6. The method for predicting abnormal financial expenditure behavior based on a power grid infrastructure investment plan model according to claim 5, characterized in that: After predicting abnormal financial expenditures based on the comprehensive assessment results of project risks, a risk threshold is set, and when the risk assessment results exceed the risk threshold, an early warning signal is issued.
7. The method for predicting abnormal financial expenditure behavior based on a power grid infrastructure investment plan model according to claim 6, characterized in that: By combining the abnormal prediction model of financial expenditure behavior based on risk factors with the power grid infrastructure investment plan model, it is possible to conduct abnormal prediction risk assessment of financial expenditure behavior on a regular basis. If it is predicted that a certain type of risk may lead to a substantial increase in financial expenditure, corresponding funds can be reserved in the investment plan in advance, or the project schedule can be adjusted to ensure the smooth progress of the project.

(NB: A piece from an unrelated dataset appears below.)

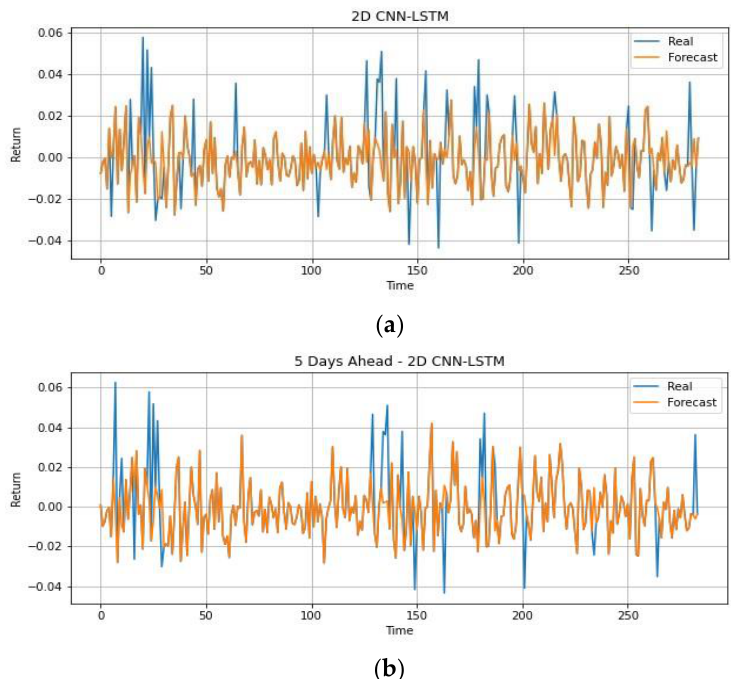
Figure 11. 2D CNN-LSTM Forecasting Result for One-Day- ( a ) and Five-Day-Ahead ( b ).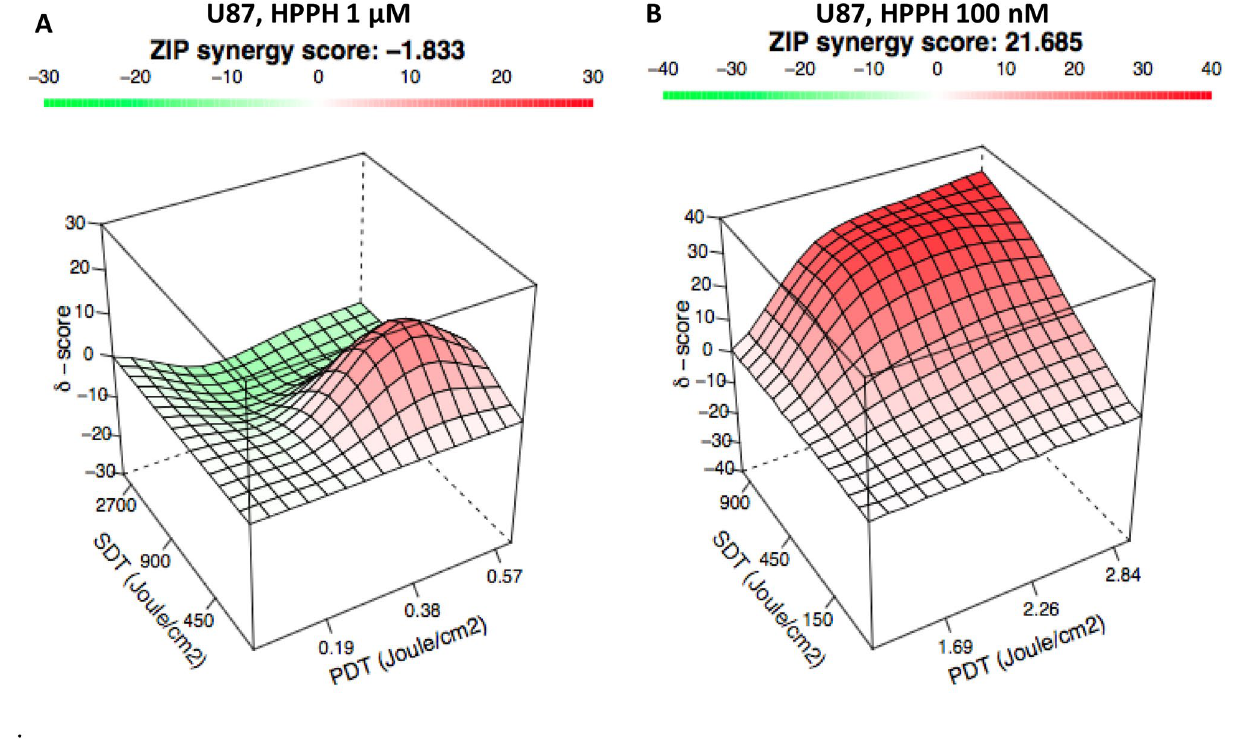
Figure 5. Combination of ultrasound and light yields synergism in vitro response. Cells were plated and incubated with either ( A ) 1 µM or ( B ) 100 nM ( B ) of HPPH. After 24 h of incubation, the cells were exposed to either light, sound, or both. The plates that received both light and ultrasound were first exposed to 665 nm light, then rested for 30 min, then received the dose of ultrasound. 24 h post light/ultrasound exposure, the cells were counted using trypan blue assay. The synergy is calculated utilizing Synergyfinder web application. δ score between − 10 and 10 correspond to an additive response (light green, white and red regions), δ score less than − 10 corresponds to an antagonistic response (dark green), and a δ score greater than 10 corresponds to a synergistic response. No combination of SDT and PDT yields an antagonistic response, but 2700 J/cm of SDT and 0.36 J/cm of PDT yielded the lowest δ score of − 9.49.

8. The method for predicting abnormal financial expenditure behavior based on a power grid infrastructure investment plan model according to claim 7, characterized in that: After the execution of the abnormal financial result prediction results, the data needs to be re-input into the correlation model after the prediction results are executed in the cycle, and the correlation model needs to be continuously revised to ensure the accuracy of the correlation model's prediction of abnormal financial expenditure behavior.